----- Given records
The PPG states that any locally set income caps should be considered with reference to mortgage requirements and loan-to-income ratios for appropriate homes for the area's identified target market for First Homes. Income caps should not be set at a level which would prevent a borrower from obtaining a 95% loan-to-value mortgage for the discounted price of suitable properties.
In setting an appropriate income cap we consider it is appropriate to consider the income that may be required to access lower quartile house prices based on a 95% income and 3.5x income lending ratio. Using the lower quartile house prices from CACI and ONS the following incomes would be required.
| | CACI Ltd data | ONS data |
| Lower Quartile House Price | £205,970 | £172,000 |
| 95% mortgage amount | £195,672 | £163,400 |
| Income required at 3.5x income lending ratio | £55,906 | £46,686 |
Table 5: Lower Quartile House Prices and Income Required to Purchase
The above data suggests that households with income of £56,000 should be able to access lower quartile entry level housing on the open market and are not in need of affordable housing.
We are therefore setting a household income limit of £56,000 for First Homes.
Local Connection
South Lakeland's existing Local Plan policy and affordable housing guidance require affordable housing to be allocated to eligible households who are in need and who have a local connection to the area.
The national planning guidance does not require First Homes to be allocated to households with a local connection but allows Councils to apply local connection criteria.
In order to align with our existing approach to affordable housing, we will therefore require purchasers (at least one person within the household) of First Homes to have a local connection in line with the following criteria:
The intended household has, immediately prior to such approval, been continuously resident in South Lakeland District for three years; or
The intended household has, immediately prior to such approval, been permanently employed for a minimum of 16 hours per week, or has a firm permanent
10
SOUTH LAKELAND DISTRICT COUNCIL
----------
_Task statement:_
Take every line from the data that includes the word "immediately".

_Output for this exercise:_
The intended household has, immediately prior to such approval, been continuously resident in South Lakeland District for three years; or
The intended household has, immediately prior to such approval, been permanently employed for a minimum of 16 hours per week, or has a firm permanent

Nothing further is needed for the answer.